What you return should be every line below, word for word, and none of the images.
====== RECORDED INFORMATION ======
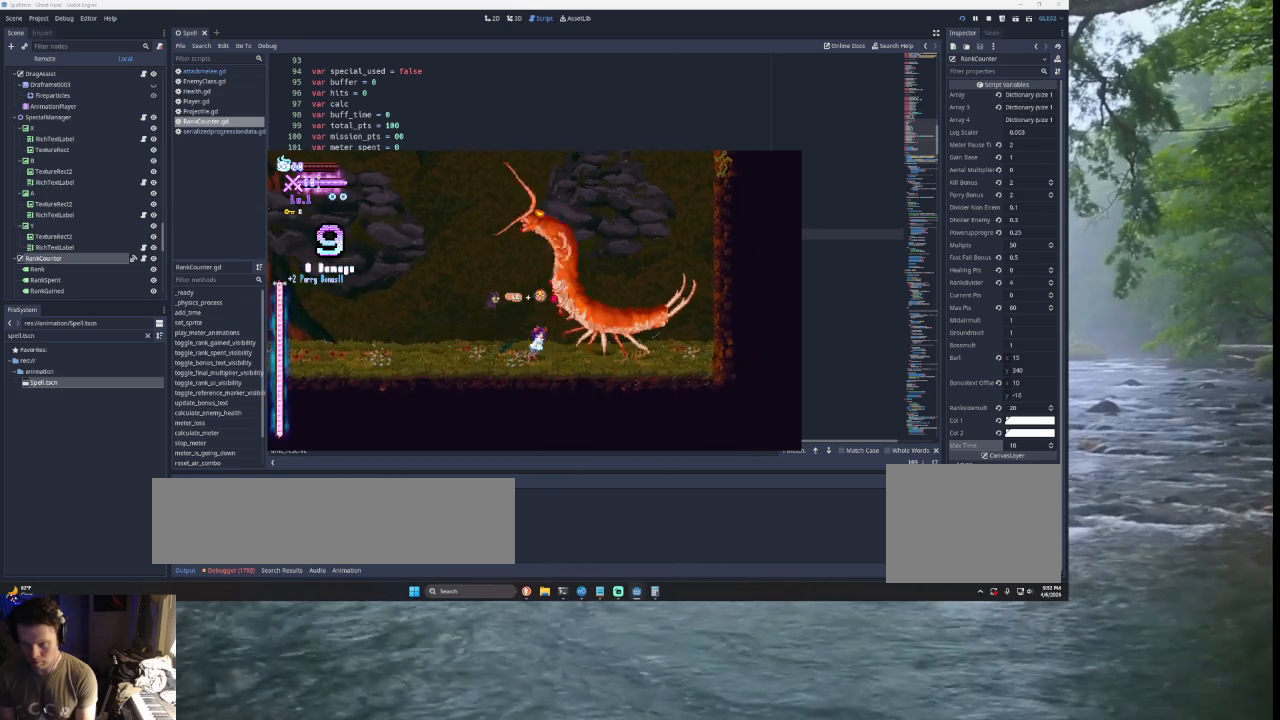
{"buttons": [], "left_stick": "center", "right_stick": "center", "events": [[100, "R2", "down"], [233, "R2", "up"]]}
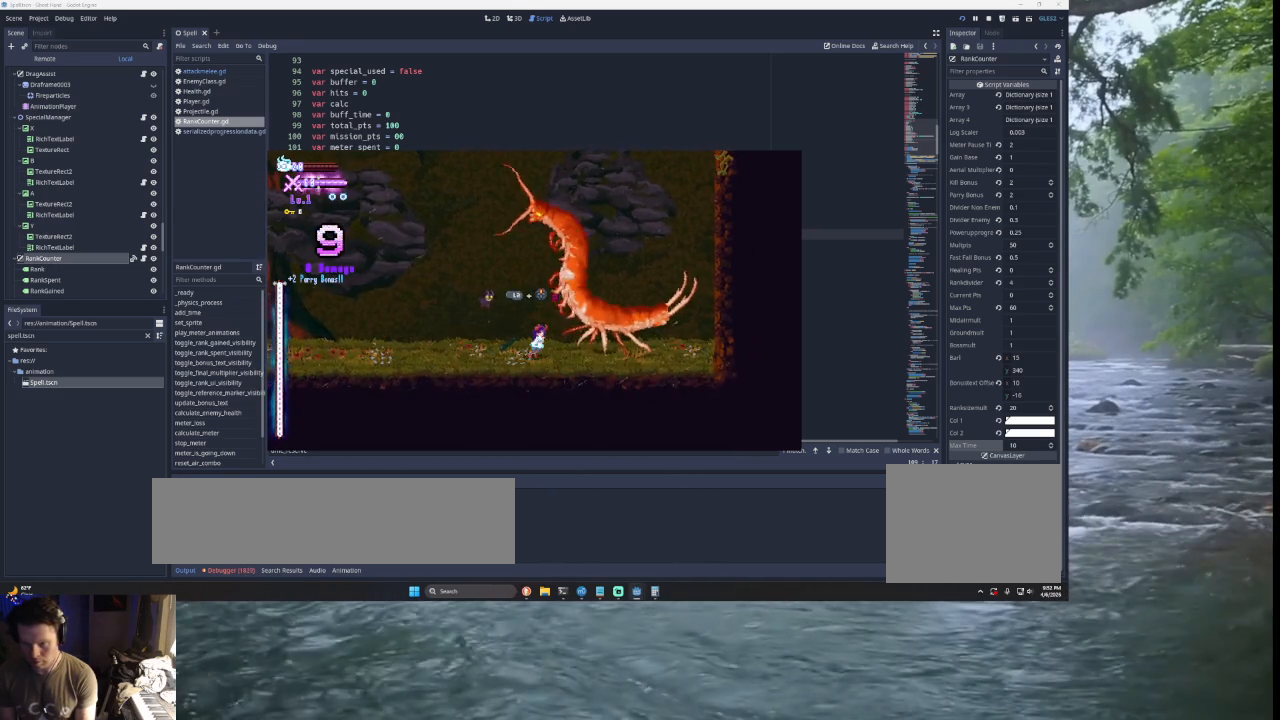
{"buttons": [], "left_stick": "center", "right_stick": "center", "events": [[367, "R2", "down"], [433, "R2", "up"]]}
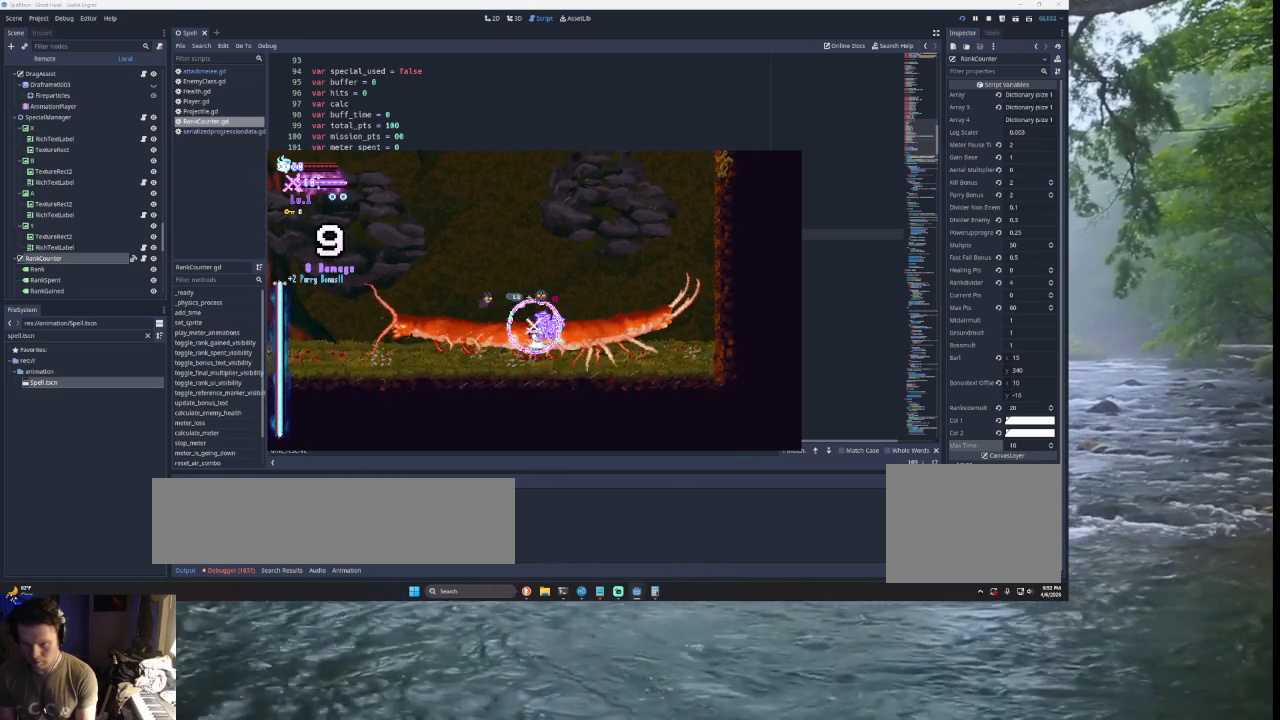
{"buttons": [], "left_stick": "right", "right_stick": "center", "events": [[467, "left_stick", "right"]]}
======
WRITTEN SOLUTION:
{"buttons": [], "left_stick": "center", "right_stick": "center", "events": [[100, "R2", "down"], [233, "R2", "up"]]}
{"buttons": [], "left_stick": "center", "right_stick": "center", "events": [[367, "R2", "down"], [433, "R2", "up"]]}
{"buttons": [], "left_stick": "right", "right_stick": "center", "events": [[467, "left_stick", "right"]]}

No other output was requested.